**** Input material ****

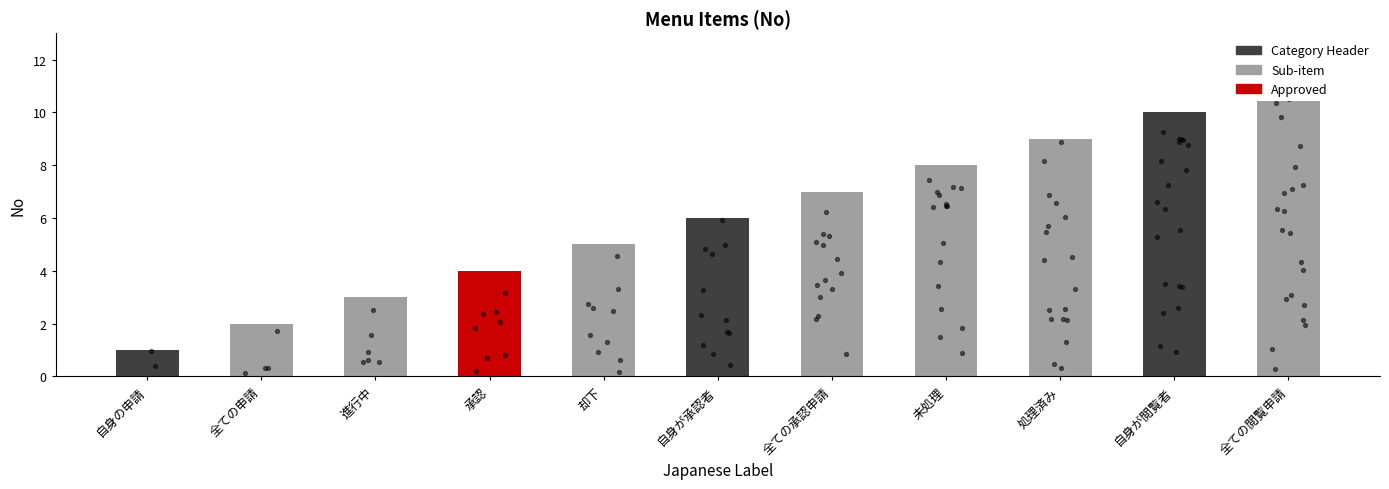

What is the change in value from 自身の申請 to 未処理?

+7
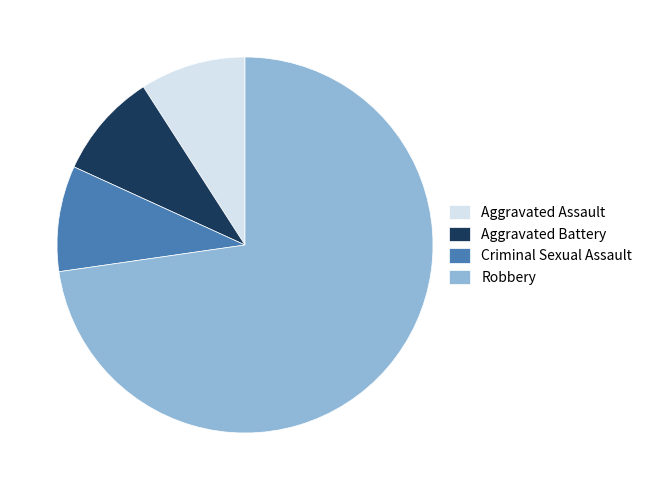

What is the majority slice?

Robbery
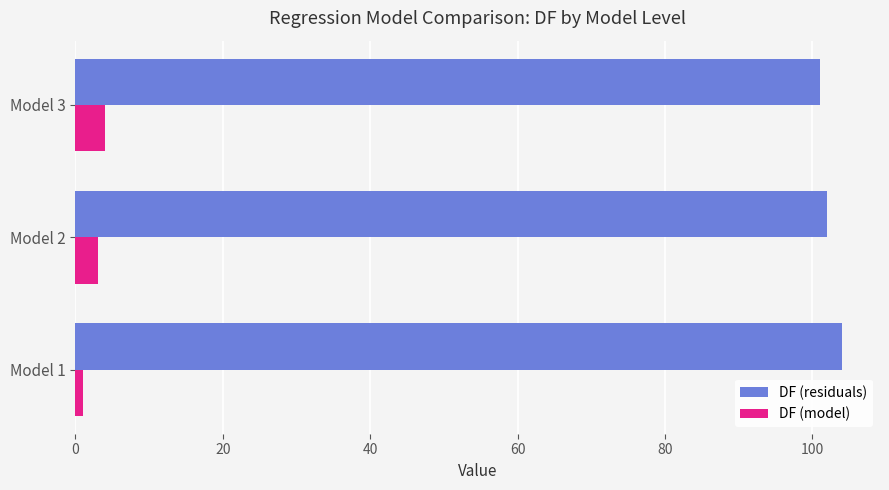

What is the minimum value for DF (model)?

1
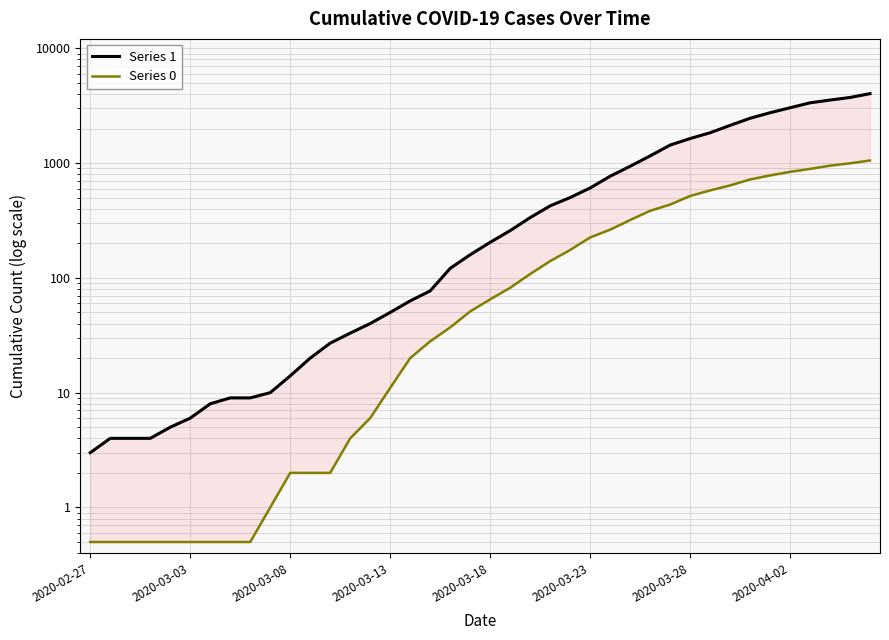

Is this an area chart (filled region under the line)?

No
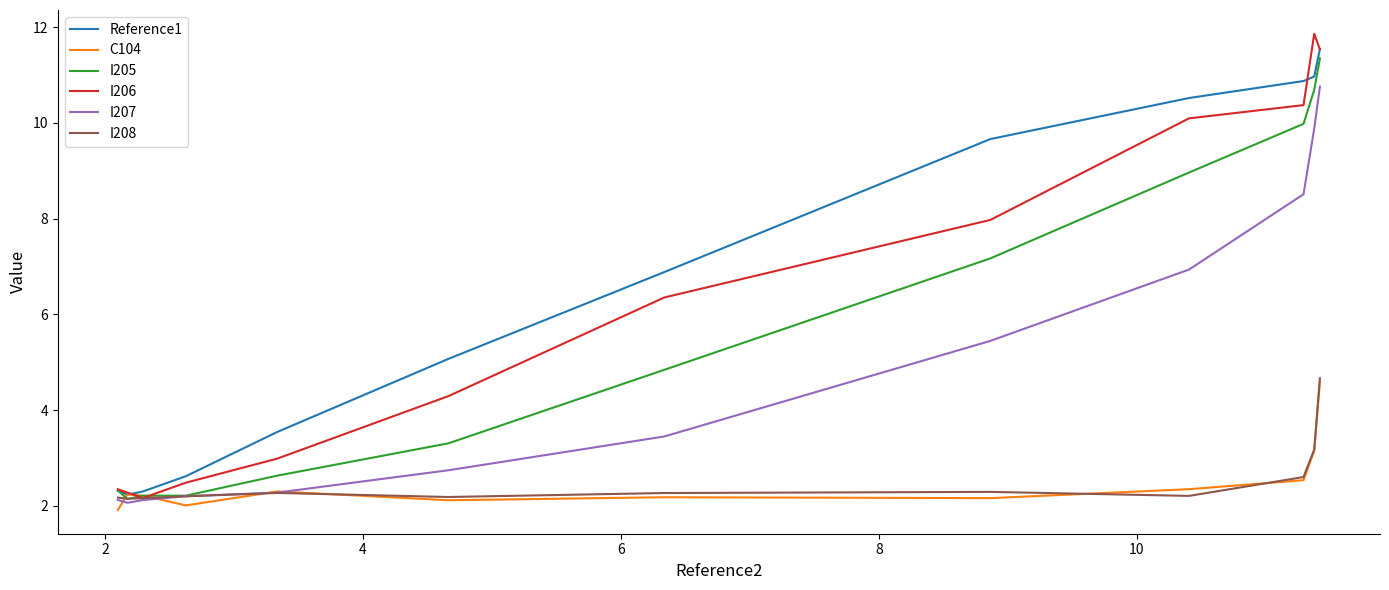

What is the difference between the maximum and minimum values in the Reference1 series?

9.3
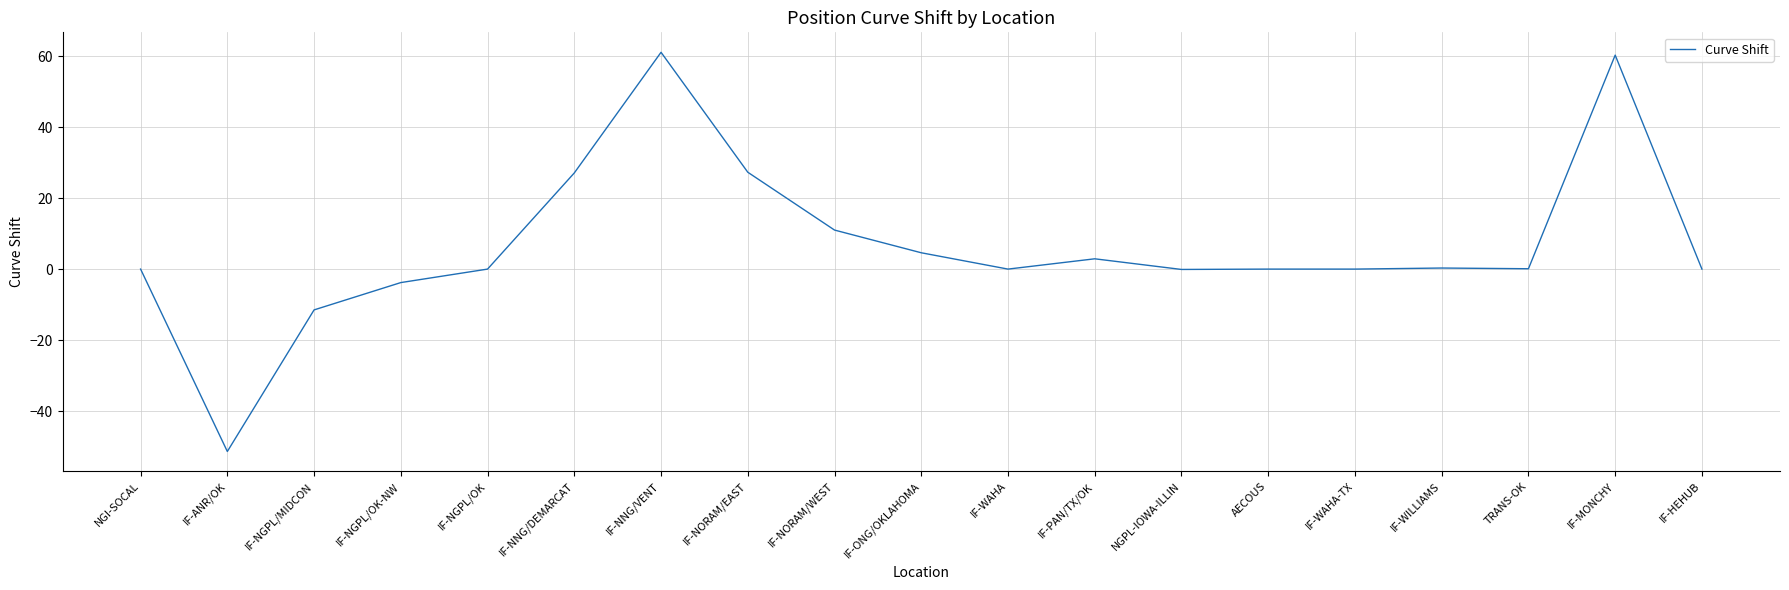

True or false: the data shows -51.4 at IF-ANR/OK.

True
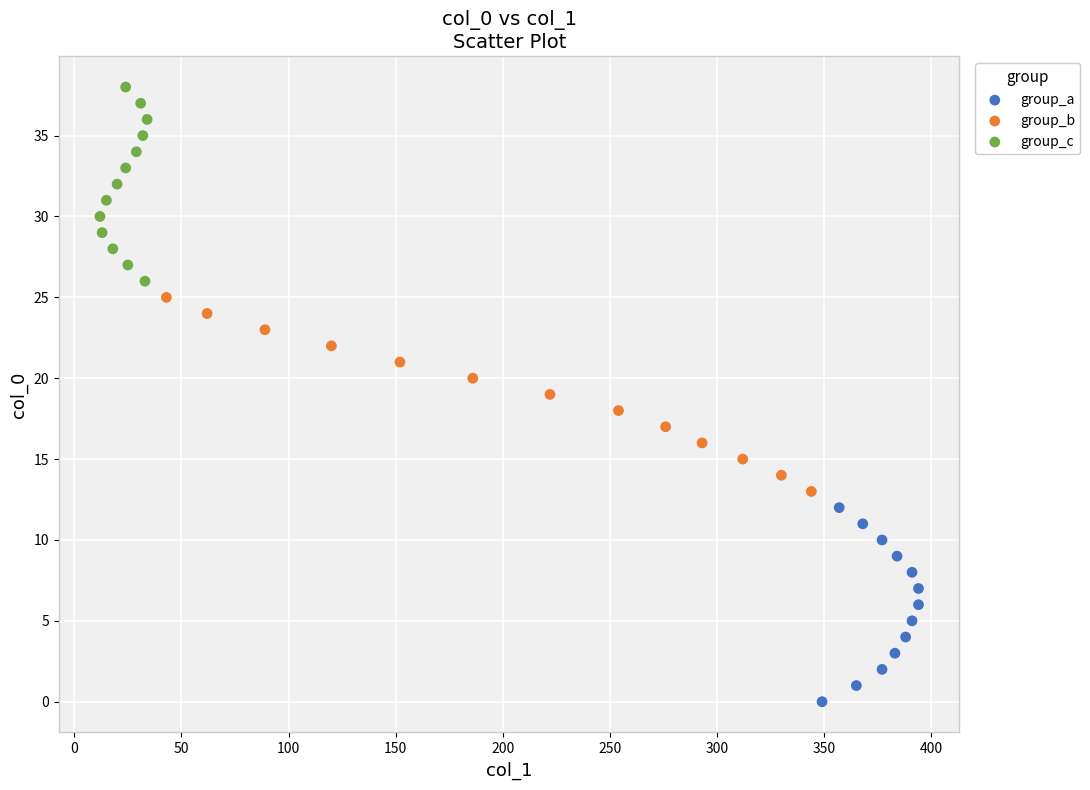

Which series reaches the maximum Y coordinate?

group_c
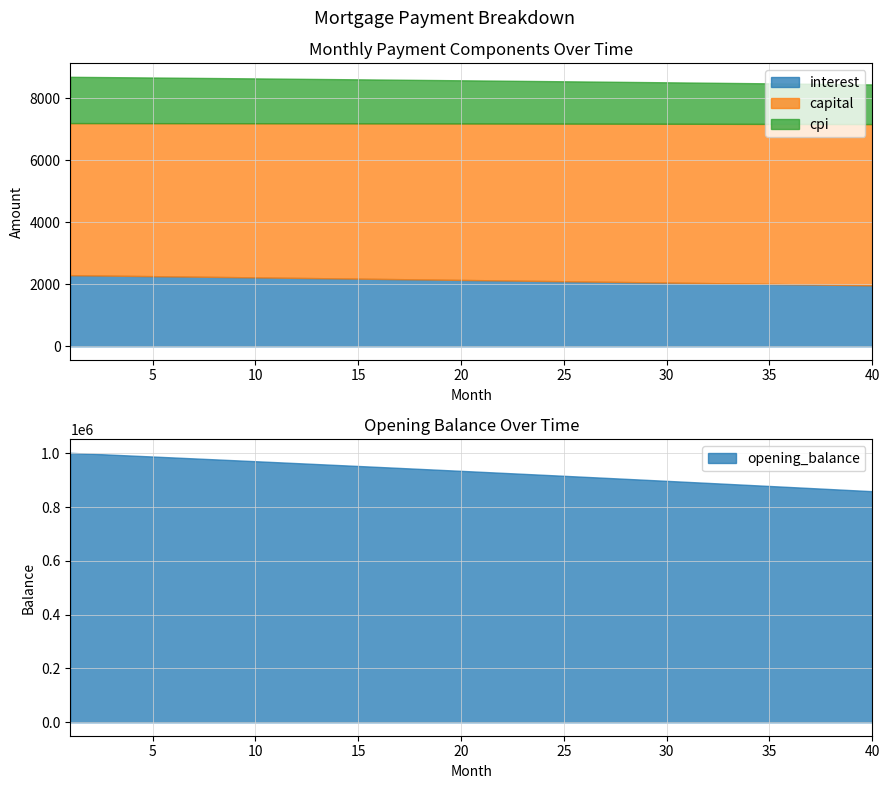

True or false: cpi has more than 0 points higher than both neighbors.

False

****

Copy all of the entries above verbatim, leaving out the pictures.

What is the change in value from 自身の申請 to 未処理?

+7

What is the majority slice?

Robbery

What is the minimum value for DF (model)?

1

Is this an area chart (filled region under the line)?

No

What is the difference between the maximum and minimum values in the Reference1 series?

9.3

True or false: the data shows -51.4 at IF-ANR/OK.

True

Which series reaches the maximum Y coordinate?

group_c

True or false: cpi has more than 0 points higher than both neighbors.

False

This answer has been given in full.